内部では破壊派・建設派・中間派で分かれていましたが、その中でも急進的な中心としたグループが台頭します。
その急進派が右翼団体の代表だった大川周明らと結びつき、国家転覆を計画する事になるのです。
三月事件の経過
三月事件は、軍部クーデターの未遂事件ですから、計画自体は未遂に終わっています。
この計画は、桜会の陸軍中堅幹部と大川周明や清水行之助によって計画されました。また、参謀本部の少将や中将らの上層部の賛同もあったそうです。
三月事件の計画内容
清水が代表である右翼団体の大行社が警視庁を襲撃し、大川と清水により参謀本部の橋本中将から借り受けた擬砲弾300発を使用して東京で動乱を起こすと言う計画でした。
そして、社会民主党の亀井貫一郎・赤松克麿らによって大衆を動員し、開催中の帝国議会へ群集を押しかけさせるとともに、陸軍将校が議会封鎖して議会保護を理由として浜口内閣を辞任させ、宇垣一成陸相を首相とする計画でした。
しかし、軍部の中でも時期が早すぎると反対するも多く、事件を起こさなくても浜口首相が辞任する方が早いのでは?と言う見方もあったようそうです。

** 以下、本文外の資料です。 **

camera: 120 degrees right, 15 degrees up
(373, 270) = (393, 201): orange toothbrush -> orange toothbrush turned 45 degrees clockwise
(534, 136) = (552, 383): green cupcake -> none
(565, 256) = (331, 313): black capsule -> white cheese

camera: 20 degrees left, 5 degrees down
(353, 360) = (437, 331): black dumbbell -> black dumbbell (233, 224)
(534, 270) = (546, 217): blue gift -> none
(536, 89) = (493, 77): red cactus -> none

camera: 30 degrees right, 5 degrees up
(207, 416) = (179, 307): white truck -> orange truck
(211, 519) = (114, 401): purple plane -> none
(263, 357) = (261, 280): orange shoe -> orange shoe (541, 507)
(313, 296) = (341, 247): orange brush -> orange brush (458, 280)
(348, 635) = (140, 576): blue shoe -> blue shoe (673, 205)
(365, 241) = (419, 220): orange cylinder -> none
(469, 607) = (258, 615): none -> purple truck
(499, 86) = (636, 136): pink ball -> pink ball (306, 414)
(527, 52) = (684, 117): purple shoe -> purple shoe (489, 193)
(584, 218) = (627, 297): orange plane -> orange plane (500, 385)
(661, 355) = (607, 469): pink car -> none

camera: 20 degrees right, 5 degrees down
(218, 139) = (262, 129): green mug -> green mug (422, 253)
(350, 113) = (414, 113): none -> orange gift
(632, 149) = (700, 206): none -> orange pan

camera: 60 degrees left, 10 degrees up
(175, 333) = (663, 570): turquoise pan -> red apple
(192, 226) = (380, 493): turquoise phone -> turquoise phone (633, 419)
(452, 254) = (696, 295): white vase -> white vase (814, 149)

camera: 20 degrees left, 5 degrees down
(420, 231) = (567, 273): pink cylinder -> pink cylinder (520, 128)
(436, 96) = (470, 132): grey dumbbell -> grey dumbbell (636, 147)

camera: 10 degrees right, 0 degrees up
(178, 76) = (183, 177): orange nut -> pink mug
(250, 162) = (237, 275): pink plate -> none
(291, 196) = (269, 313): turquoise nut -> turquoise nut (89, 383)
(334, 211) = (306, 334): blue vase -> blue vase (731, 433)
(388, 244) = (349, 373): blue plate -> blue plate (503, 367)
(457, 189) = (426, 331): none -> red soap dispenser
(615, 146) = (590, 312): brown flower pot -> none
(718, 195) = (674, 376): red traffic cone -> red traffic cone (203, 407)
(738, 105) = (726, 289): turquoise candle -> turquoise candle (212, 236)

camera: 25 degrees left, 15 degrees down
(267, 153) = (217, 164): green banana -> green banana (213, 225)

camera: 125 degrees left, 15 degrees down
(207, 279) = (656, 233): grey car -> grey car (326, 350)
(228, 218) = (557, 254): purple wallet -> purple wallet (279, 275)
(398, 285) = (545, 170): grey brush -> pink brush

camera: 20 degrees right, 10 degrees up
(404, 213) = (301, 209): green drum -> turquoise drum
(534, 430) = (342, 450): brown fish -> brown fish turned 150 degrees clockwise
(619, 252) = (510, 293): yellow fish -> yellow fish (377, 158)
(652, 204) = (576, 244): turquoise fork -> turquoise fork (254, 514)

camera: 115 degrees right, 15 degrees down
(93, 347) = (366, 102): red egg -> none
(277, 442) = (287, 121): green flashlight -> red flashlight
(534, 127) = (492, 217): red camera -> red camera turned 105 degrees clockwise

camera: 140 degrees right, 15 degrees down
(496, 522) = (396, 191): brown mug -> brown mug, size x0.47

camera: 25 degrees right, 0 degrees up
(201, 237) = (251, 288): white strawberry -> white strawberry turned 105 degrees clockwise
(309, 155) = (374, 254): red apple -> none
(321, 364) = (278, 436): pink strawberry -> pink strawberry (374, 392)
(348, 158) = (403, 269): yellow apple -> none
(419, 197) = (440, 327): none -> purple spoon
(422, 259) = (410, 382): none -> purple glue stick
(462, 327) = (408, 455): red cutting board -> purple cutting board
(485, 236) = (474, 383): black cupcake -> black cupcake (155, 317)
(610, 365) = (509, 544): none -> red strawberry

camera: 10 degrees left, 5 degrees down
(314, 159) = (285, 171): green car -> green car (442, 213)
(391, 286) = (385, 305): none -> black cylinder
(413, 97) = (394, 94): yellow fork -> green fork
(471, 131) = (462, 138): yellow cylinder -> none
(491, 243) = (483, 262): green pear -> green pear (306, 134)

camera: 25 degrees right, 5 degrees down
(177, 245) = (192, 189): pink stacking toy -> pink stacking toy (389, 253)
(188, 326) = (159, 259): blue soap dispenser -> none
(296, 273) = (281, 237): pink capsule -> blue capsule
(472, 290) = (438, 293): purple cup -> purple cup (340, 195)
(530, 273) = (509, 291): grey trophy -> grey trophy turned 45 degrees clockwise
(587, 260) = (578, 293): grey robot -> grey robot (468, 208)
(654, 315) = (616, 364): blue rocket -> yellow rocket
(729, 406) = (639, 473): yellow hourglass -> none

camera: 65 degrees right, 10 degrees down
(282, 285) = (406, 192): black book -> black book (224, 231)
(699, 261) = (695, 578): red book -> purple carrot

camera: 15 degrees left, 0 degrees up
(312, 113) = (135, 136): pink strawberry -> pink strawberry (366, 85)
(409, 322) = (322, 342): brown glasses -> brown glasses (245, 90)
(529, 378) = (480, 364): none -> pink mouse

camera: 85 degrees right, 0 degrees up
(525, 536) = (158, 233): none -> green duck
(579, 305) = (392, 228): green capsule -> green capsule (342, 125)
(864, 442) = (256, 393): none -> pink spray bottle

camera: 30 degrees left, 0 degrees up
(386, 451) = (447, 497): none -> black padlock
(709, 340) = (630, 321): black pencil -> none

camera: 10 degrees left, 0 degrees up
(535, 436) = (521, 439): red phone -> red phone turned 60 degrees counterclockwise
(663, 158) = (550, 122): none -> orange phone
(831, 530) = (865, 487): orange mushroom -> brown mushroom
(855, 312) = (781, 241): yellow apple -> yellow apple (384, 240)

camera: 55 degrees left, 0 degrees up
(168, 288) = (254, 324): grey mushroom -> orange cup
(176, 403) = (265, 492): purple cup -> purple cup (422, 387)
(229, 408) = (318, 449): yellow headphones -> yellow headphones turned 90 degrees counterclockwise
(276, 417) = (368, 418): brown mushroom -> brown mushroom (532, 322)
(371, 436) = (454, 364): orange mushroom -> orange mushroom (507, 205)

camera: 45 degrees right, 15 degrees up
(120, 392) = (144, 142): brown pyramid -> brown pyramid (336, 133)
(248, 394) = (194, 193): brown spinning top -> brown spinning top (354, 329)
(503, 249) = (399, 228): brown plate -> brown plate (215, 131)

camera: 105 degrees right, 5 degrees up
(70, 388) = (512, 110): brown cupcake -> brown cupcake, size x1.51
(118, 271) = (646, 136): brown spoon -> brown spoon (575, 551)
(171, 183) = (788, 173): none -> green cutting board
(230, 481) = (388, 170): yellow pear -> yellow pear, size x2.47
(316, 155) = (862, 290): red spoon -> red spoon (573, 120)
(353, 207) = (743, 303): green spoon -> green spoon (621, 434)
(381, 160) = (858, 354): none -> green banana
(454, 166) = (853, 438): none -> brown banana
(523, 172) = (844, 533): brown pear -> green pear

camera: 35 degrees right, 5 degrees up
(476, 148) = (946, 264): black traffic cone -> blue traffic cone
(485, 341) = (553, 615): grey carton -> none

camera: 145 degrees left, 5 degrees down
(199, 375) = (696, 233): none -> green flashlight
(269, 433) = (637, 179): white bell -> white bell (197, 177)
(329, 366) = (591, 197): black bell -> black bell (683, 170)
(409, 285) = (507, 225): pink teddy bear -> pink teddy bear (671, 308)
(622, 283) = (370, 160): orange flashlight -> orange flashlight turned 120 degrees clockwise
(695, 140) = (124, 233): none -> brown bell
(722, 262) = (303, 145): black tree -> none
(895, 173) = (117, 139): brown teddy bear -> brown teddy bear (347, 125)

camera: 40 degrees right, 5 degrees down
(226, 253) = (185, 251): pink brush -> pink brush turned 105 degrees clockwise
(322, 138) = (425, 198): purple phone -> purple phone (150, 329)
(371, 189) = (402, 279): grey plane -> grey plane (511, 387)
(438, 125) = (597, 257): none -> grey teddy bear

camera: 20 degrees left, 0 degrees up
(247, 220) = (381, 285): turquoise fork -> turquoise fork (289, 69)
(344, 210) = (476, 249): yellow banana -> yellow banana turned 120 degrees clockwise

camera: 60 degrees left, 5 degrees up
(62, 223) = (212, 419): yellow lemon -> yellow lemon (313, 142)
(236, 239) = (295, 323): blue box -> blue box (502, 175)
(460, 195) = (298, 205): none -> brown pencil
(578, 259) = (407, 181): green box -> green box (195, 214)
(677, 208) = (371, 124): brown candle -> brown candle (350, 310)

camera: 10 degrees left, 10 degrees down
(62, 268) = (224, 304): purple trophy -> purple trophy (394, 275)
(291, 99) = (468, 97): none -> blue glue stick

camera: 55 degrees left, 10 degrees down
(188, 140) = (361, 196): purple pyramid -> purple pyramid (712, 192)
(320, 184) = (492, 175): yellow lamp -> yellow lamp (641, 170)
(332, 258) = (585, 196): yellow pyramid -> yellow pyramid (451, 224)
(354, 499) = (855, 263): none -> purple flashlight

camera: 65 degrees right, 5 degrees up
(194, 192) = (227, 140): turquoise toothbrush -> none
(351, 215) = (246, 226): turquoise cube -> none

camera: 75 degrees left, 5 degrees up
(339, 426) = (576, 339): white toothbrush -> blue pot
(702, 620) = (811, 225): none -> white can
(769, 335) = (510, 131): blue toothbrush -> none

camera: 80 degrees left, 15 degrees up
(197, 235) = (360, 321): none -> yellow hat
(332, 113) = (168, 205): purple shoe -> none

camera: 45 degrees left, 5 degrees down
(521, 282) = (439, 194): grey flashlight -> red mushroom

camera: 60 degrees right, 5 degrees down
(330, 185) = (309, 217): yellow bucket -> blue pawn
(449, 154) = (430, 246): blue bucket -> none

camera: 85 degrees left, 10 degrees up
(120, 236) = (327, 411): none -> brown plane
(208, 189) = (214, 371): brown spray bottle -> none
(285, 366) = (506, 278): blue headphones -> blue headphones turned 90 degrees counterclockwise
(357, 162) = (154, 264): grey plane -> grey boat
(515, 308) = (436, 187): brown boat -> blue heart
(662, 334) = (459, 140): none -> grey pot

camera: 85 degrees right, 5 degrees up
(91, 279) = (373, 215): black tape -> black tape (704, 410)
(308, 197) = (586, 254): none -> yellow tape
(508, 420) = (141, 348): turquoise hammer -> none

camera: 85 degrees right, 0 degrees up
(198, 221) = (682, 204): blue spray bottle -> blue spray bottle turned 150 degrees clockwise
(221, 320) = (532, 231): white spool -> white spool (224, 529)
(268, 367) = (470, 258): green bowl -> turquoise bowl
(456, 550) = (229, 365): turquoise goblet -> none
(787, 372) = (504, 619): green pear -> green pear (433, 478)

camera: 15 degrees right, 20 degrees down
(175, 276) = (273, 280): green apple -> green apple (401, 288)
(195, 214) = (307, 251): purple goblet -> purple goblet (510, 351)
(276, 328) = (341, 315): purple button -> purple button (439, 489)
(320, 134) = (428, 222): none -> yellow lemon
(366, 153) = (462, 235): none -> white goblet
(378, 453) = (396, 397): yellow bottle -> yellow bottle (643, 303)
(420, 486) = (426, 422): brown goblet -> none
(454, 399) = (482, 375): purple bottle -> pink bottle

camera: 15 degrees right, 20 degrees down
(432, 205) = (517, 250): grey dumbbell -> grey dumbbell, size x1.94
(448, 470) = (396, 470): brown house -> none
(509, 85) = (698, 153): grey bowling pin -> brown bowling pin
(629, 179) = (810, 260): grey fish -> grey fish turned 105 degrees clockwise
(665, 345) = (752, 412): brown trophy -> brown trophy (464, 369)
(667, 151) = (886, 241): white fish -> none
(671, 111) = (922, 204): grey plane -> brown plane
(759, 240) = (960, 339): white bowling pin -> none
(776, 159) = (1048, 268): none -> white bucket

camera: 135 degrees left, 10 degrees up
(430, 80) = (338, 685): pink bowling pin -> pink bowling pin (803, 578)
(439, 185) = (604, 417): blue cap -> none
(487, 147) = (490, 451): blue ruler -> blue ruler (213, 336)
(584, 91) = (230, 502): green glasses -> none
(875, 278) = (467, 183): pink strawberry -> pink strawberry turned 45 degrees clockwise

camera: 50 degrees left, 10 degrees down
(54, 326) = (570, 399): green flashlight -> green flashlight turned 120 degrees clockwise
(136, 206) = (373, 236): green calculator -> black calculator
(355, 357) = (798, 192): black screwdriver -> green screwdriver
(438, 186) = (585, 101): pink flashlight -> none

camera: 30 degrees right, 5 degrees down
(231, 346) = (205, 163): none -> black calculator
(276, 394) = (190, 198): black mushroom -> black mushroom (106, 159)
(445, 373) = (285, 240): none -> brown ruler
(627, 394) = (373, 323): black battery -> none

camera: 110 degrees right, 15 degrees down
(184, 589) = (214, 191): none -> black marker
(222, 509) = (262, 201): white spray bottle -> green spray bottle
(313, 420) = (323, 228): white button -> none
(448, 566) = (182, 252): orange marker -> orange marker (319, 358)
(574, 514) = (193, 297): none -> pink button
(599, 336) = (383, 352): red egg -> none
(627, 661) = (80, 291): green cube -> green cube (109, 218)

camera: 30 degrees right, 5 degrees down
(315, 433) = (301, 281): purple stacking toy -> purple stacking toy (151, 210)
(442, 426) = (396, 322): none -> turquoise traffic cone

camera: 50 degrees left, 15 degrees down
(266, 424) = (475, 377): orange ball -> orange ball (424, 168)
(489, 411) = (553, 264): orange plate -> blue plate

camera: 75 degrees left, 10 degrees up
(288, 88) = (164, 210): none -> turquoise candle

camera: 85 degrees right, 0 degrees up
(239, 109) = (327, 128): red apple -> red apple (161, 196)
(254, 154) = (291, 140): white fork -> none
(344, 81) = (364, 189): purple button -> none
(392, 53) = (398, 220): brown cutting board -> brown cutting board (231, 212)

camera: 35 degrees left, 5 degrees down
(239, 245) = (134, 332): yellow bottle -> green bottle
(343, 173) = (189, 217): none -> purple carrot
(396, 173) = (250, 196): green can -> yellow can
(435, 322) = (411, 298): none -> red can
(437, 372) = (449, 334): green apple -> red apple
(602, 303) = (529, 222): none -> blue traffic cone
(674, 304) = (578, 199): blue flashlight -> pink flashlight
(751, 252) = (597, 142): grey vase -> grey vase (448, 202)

また、このような大層な事件を起こそうとしている割には、綿密な計画性もなく実行自体が困難でした。そのため、計画実行の前日に撤回されることになりました。
三月事件のその後の影響
三月事件後は、日本は少しずつ戦争への歩みを始め、軍部が台頭し始めます。
また、首相として担ぎあげられる予定であった宇垣一成はその後朝鮮総督となり、1937年に組閣の大命降下がおりますが、軍部大臣現役武官制によって組閣流産となり、最終的には総理大臣となる事なく終えます。
国家の安全を脅かすクーデター計画は、厳正な処分が必要でしたが、陸軍幹部クラスが関与していたこともあり、事件が隠蔽されることになりました。
この三月事件をきっかけとして様々なクーデター事件が昭和前期で計画され、同じ年の10月には十月事件に続きます。
十月事件の発生
桜会の影響は、三月事件後も強い影響力を持っていました。
このような状況で1931年9月には柳条湖事件が発生して満州事変が起こります。
この時の政府の方針としては一連の事件を大きくせずに不拡大方針としましたが、陸軍の急進派はこの決定を不服として、三月事件に関与した大川周明や社会主義者の北一輝が結託しクーデターが計画されます。
これが十月事件です。
その計画内容は、軍部を動員し、首相らを暗殺。そして現内閣を倒閣し、荒木中将を首相とした軍事政権の樹立でした。しかし、陸軍省・参謀本部の中枢部に情報が洩れ、計画の中心事物が検挙されたことで、この計画も未遂に終わります。
その結果、桜会は解体されることになりますが、十月事件においても責任追及があやふやになり、その刑罰も謹慎や転勤程度の甘いものとなりました。
結果的に倒閣は達成され、若槻内閣から犬養内閣へと変わりました。
そして、陸軍士官学校事件を経て、それらの集大成ともいうべき二・二六事件が生じる事となり、犬養毅首相の暗殺事件へと進んでいき、軍部の暴走が始まり日本は戦争への階段を進んでいく事となります。